## BEGIN

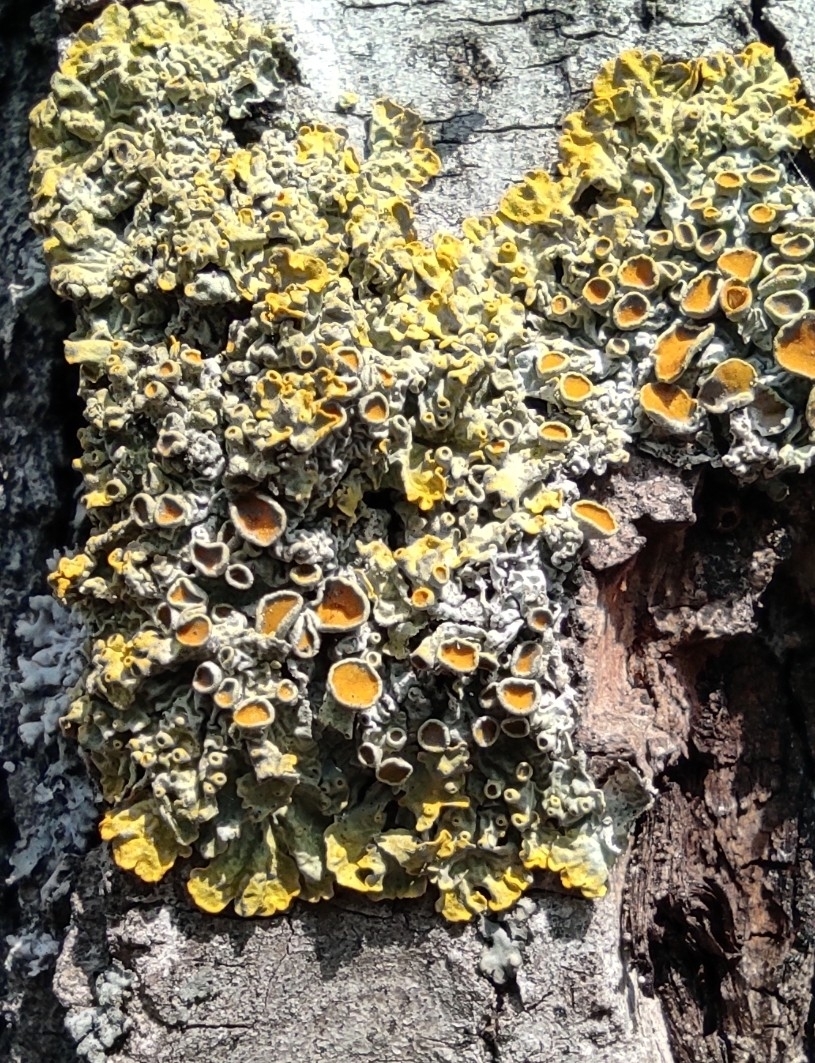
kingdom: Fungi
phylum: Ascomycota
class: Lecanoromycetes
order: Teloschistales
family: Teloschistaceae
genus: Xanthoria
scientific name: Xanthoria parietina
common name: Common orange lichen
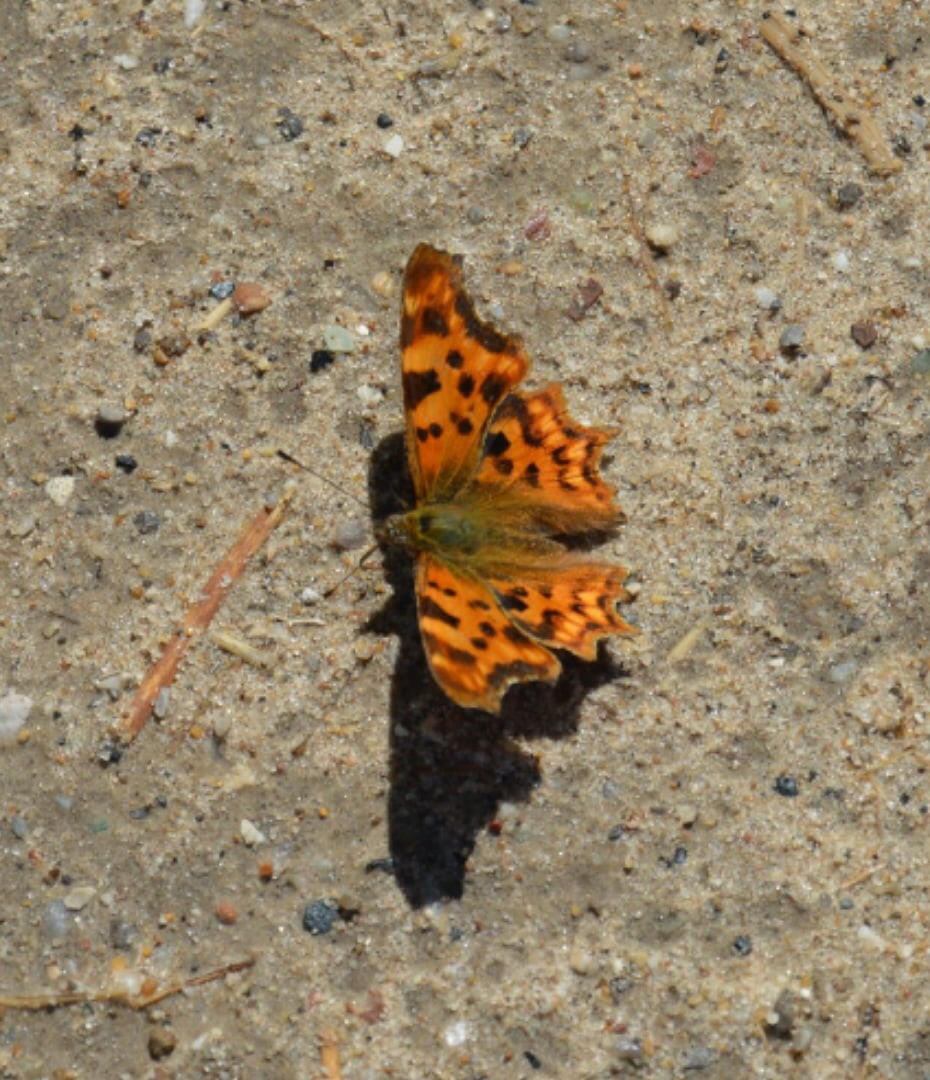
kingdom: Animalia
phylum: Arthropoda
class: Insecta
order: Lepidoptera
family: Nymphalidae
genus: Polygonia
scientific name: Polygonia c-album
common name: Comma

## END

§ **OBJECTIVE**: Reproduce the lines word for word, starting at the line that contains "scientific name: Xanthoria parietina" and stopping after the final line. Leave the pictures out of your copy.

§ **EXERCISE RESPONSE**:
scientific name: Xanthoria parietina
common name: Common orange lichen
kingdom: Animalia
phylum: Arthropoda
class: Insecta
order: Lepidoptera
family: Nymphalidae
genus: Polygonia
scientific name: Polygonia c-album
common name: Comma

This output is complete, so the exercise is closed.